Ceux qui n'arrêtent pas de vitupérer contre les normes européennes sont les mêmes qui se plaignent de la concurrence déloyale des pays où la main-d'œuvre est moins chère. Aujourd'hui plus personne ne parle de sortir de l'Euro, mais personne n'ose dire qu'il faut tendre vers une confédération d'états qui nécessairement devront abandonner une partie de leur souveraineté au profit de l'Europe. La Suisse est un exemple dont il faut s'inspirer. Les langues et particularismes locaux sont préservées et les décisions sont prises soit au niveau cantonal, soit national.

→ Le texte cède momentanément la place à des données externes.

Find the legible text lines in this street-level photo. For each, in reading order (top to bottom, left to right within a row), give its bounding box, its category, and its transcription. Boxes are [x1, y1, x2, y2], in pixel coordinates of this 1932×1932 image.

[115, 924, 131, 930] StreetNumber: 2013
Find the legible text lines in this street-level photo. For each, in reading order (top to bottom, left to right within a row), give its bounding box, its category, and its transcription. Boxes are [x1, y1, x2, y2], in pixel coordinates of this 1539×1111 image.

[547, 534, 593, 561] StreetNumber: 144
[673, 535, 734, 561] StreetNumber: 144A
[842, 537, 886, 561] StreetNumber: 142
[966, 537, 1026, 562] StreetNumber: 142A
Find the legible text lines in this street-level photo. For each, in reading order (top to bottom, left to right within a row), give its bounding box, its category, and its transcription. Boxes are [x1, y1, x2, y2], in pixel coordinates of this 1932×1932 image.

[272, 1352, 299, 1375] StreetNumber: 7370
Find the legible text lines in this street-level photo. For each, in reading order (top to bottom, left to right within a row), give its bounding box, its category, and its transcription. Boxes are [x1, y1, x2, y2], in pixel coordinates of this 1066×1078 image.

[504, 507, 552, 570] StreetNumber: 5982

La France n'a plus de monnaie nationale, plus de frontières et la plupart des règles sont d'origines européennes. La souveraineté nationale est donc déjà un leurre sauf à sortir de l'Europe. Le Frexit n'est heureusement plus revendiqué par aucun candidat même si certains en rêvent sans oser le dire. Les partisans de la souveraineté nationale se réfugient derrière l'idée d'une Europe des nations sans préciser cependant ce que cette expression signifie réellement. Cette notion floue, inventée par le Général de Gaulle qui n'a jamais vraiment adhéré à l'Europe, est un cache-sexe pour les europhobes nationalistes qui n'osent prôner un retour au protectionnisme et à la monnaie nationale. Tous les économistes dans cette hypothèse sont d accord pour prédire un désastre économique pour la France.
Qui n'avance pas recule. L'Europe a mis 60 ans à se construire ; elle est encore très fragile et il faudra encore beaucoup de temps pour la parfaire. Il est donc primordial de continuer d'avancer sans craindre une souveraineté européenne qui est la seule solution pour que notre voix soit entendue dans un monde multipolaire.